MST denounces police action in Rio de Janeiro

Monday, July 14, 2014

On Monday July 14 the MST published a letter about the police repression of a protest that was carried out before the final World Cup game in Rio de Janeiro. Hundred of demonstrators were surrounded in the Saens Peña Plaza and could only leave after the end of the game.

Tear gas and rubber bullets were launched indiscriminately and even the wounded were prevented from leaving the area. The police had illegally arrested around 20 people on the previous day.

Here is the letter:

Letter denouncing the State of Siege in Rio de Janeiro

Rio de Janeiro, July 14, 2014

Last weekend in Rio de Janeiro witnessed the establishment of a true state of emergency, implemented to ensure the mega event of the World Cup. The repressive and violent actions, however, had already been noticeable since last year with the brutal criminalization of protest movements that occupied public spaces as a way to demand better health, education, and transit, among other social rights enshrined in the Constitution since 1988.

What was seen last weekend was a sorry spectacle of breaking with any notion of democracy.

On Saturday July 12, the judge of the 27th criminal court of the Judicial Branch of Rio de Janeiro authorized the implementation of 26 illegal temporary arrest warrants under the excuse that "There are serious indications that acts of extreme violence are being planned for the next few days to take advantage of the visibility of the World Cup soccer games, the police action was necessary to prevent this and also to identify other members of the association".

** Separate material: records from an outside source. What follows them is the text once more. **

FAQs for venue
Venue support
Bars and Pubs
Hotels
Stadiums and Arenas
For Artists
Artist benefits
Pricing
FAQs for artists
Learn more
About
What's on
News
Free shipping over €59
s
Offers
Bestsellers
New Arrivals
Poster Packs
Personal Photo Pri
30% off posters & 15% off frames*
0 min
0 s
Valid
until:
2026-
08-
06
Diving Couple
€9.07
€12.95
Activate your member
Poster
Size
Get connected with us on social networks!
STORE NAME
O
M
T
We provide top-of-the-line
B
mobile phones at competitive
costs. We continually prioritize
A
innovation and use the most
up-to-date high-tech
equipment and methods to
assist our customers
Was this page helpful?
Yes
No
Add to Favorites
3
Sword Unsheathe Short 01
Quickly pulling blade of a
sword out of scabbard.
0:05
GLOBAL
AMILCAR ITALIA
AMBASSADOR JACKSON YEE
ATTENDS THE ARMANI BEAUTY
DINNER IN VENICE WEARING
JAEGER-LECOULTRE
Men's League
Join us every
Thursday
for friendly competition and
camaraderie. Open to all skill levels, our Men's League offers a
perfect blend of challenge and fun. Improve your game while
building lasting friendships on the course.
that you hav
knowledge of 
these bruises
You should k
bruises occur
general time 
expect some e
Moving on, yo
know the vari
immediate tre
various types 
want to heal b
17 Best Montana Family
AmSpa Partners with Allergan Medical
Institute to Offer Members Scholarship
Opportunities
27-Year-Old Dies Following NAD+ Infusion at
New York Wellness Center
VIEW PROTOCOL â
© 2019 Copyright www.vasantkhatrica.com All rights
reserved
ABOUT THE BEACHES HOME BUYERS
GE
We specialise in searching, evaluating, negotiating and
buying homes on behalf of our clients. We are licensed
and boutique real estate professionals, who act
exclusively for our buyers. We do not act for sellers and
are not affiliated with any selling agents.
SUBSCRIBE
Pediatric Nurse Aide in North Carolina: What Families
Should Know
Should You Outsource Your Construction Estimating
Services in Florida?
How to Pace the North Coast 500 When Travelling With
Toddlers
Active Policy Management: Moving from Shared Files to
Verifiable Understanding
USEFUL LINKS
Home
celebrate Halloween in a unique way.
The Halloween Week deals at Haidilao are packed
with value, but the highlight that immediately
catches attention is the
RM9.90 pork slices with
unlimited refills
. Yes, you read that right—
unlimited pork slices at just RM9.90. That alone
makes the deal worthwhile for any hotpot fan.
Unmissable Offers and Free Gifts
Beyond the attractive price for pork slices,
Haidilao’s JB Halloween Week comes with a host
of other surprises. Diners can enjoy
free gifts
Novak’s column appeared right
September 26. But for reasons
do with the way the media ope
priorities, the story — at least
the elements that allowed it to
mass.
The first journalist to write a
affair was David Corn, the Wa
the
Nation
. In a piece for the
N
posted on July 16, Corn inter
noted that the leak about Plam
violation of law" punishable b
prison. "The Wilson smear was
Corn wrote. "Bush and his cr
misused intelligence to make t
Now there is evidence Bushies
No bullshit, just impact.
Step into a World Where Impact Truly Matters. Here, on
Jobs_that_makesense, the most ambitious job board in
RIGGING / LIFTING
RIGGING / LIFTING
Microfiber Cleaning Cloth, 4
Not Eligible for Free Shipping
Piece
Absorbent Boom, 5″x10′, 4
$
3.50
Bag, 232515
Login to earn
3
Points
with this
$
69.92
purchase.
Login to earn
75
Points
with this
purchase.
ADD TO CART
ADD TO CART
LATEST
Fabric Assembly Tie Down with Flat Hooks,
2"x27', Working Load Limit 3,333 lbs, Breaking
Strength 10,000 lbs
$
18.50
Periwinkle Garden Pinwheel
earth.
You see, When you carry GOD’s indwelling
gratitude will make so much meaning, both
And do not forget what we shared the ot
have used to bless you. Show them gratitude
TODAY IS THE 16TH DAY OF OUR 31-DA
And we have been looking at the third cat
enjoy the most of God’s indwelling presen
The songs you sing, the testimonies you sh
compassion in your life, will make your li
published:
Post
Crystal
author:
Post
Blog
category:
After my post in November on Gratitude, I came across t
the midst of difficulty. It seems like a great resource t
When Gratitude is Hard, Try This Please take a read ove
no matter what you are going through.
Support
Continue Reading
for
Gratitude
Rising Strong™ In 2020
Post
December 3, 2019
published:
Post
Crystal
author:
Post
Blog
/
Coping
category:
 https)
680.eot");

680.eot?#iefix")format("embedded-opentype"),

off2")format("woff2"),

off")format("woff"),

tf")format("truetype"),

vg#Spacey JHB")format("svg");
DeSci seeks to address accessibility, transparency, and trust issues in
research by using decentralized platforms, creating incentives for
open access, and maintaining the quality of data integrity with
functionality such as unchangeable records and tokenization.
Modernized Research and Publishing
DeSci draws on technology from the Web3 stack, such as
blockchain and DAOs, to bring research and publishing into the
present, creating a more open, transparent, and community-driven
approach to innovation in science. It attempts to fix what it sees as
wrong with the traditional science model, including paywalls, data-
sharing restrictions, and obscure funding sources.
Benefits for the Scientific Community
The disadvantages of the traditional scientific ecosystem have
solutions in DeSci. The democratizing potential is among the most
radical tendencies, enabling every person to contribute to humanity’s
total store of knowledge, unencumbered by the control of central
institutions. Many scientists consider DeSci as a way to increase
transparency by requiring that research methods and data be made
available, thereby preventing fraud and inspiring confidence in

It demonstrates the subservient relationship of the judiciary to economic interests, be they international or national. The State and Federal Executives were shamefully silent in the face of abuses by its security forces operating in Rio de Janeiro.

The role of the judiciary in Rio de Janeiro submitting to the State Executive, demonstrates the fallacy of independence between the branches of government and the mediocrity of their members who defend this method of social control.

It was not enough that the order decreed no lights-out, a common practice during the inquisitorial period and the regimes of “exception” (see civil-military dictatorship in Brazil), but on Sunday we had a real siege established in the Saens Pena Plaza in Tijuca. The public space was chosen by a number of social movements and political parties as the location for demonstrations in defense of more democratic public policies and fewer evictions, less repression and criminalization

What followed was a real war zone where security forces surrounded the protesters with bombs, causing them to get stuck in the square and prevented from leaving. No one was able to enter after the establishment of the siege that lasted until the end of the game. Attorneys who were called on for support were barred and could enter only after a long period.

Inside the siege, the police officers (identified by an alph-numeric code) beat protesters and anyone else who was there, such as a media activist who had his forearm broken by blows from a baton, among several other victims. A journalist with a bleeding head and a student with an injured arm were prevented from leaving the enclosure. There was no reason for this brutal repression, justified only by the certainty that the higher authorities (whether state or federal) tacitly granted carte blanche to repress the activists.

 The legacy of FIFA for Brazil will be the consolidation of a state of exception, legitimized by the courts, where citizens can wake up with police at their door with an arrest warrant to ensure peace and order in the State. Peace and order are created by removing the rights of free expression and political participation, and by imprisoning those who defend democracy. But as Marcelo Yuka noted, "Peace without a voice is not peace; it is fear!".

We wish to reiterate that we refuse to be silent. Our history and our achievements have been forged in the struggle, and the struggle will continue.